Students who start working later in life in order to further their tertiary studies will not need to retire later, Robert Abela said Monday night.
He was reacting to concerns after an announcement in the budget that those born on or after 1976 would need to pay social security contributions for 42 years in order to be eligible for a full pension. The limit is currently 41 years.
Abela explained at a press conference that the government covers national insurance (NI) contributions for students and people in several other situations and they would therefore still be able to retire on a full pension at the age of 65, even if they had not been employed for 42 years.
Finance Minister Clyde Caruana said the measure was part of a broader strategy aimed at balancing the growing demands on the pension fund with long-term sustainability.
In any case, those who started working aged 23 or under would likely not be impacted by the measure because they would have comfortably paid 42 years of NI by the time they reached pensionable age, Abela said.
Hospitals and infrastructure
Abela was also asked why the budget speech made no reference to the new Gozo hospital and St Luke’s hospital and why it said very little about addressing problems in the infrastructure and controlling unbridled construction, dust, pollution and noise.
He said many major capital and infrastructural projects were not mentioned during the speech because most of them would be funded from a €1.2 billion EU funding package the government secured last year.
As for construction, it was certainly not a good idea to put a stop to it, Abela said, but property development needed to have better standards, which was what the government was striving for.
During the press conference, which stretched till 11pm, Abela, Caruana and deputy prime minister Ian Borg all hailed the “biggest tax cut” in history announced in the budget, saying Labour was the only political force that truly understood people’s needs and could offer solutions.
“The measure means that 18,000 people will not pay income tax anymore as of next year,” Abela said.
Borg said people were realising only Labour could improve their lives.
“If we ever needed to confirm that, we did it tonight. We are showing you we have the solutions,” he said.
Caruana said the PN had a lot of cheap talk, but would not be able to match the government's economic vision and stability.
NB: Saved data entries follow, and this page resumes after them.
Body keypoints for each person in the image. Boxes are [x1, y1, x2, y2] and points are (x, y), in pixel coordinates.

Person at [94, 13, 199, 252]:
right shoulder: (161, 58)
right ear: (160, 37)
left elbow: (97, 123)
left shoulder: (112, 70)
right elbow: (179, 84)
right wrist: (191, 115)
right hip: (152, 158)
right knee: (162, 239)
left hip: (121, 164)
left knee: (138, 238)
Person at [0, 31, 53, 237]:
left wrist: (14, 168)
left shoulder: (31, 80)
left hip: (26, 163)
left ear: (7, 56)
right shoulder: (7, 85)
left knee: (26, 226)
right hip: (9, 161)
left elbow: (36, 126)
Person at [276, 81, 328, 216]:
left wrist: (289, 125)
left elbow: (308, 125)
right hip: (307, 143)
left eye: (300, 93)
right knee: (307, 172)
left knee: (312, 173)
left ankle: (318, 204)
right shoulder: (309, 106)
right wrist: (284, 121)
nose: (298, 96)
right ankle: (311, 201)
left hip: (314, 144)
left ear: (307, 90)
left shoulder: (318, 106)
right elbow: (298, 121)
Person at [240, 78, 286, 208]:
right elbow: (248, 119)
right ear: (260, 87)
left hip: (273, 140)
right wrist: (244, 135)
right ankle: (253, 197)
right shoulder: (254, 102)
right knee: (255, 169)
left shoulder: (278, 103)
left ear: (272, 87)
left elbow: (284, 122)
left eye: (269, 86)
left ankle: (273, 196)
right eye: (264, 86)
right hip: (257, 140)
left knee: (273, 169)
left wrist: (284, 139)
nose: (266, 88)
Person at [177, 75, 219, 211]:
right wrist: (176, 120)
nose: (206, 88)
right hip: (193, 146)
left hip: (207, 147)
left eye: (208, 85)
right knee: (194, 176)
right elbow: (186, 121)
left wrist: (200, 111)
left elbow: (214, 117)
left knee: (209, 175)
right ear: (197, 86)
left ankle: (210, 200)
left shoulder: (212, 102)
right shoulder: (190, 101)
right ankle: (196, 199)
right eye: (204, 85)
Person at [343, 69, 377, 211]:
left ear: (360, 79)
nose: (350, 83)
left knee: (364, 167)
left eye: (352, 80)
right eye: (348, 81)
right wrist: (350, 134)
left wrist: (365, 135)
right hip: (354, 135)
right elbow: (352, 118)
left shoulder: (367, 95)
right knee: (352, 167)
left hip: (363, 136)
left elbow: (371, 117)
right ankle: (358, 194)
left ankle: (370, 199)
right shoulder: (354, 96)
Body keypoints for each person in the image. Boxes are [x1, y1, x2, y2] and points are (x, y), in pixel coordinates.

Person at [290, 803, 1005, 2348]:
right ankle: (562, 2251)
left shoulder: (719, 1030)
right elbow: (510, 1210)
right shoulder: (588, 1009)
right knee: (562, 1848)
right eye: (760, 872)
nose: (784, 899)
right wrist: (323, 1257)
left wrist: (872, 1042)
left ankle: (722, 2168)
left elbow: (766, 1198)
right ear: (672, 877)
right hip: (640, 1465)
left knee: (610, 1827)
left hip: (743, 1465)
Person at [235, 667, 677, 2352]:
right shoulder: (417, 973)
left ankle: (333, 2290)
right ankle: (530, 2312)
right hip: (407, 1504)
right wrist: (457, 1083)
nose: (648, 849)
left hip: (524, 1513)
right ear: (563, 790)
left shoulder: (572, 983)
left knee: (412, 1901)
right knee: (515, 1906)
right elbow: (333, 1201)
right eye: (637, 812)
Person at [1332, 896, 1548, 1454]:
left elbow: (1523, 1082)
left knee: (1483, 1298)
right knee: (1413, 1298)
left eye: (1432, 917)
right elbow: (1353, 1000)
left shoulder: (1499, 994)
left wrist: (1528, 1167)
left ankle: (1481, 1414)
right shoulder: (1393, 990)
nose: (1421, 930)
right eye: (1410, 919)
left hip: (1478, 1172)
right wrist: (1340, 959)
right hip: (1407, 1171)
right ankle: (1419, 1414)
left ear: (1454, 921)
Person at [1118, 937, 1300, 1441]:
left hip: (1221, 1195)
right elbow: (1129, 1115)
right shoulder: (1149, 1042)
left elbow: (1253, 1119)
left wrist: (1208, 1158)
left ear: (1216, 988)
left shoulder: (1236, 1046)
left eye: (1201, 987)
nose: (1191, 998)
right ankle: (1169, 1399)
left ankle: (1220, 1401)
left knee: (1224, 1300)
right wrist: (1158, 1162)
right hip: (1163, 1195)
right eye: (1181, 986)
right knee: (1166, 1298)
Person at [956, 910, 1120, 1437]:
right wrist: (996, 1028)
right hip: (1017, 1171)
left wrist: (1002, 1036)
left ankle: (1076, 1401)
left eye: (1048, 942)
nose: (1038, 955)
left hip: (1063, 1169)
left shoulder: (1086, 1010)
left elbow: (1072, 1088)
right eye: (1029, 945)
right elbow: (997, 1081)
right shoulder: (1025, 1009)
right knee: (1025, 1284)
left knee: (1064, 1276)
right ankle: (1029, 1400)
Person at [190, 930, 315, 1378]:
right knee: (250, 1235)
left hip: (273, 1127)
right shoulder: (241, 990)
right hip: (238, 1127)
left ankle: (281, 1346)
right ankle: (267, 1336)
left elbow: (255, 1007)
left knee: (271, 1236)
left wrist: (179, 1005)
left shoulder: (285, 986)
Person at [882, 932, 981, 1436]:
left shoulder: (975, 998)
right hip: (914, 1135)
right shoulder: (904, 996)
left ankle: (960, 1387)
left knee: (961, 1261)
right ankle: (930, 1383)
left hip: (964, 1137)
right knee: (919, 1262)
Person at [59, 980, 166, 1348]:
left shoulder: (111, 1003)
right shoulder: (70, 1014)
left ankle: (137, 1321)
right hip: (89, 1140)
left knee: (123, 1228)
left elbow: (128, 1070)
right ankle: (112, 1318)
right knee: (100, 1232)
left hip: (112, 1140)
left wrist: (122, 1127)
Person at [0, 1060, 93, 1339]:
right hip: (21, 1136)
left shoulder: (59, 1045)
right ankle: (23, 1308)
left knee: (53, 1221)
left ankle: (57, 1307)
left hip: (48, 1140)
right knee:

“I have absolutely no doubt that after tonight the PN will say that had they been in government, they would have given all that we gave in this budget and more,” he said.
“But talk is cheap. The facts speak for themselves – and it is the facts that define a party’s ability to lead well.”
Abela also pledged that Monday’s budget was the start of efforts to address people’s concerns – mainly overpopulation. Ministries would now roll out action plans to make sure the economy made a quality leap forward.
On tourism, the prime minister said the yardstick which would measure success would not be tourist numbers but tourist expenditure and how much added value was left in the economy.
On migration, he said the budget was the beginning of a process which would roll out an action plan to address and solve these challenges, ensuring that only the people which the Maltese economy needed would be attracted to Malta.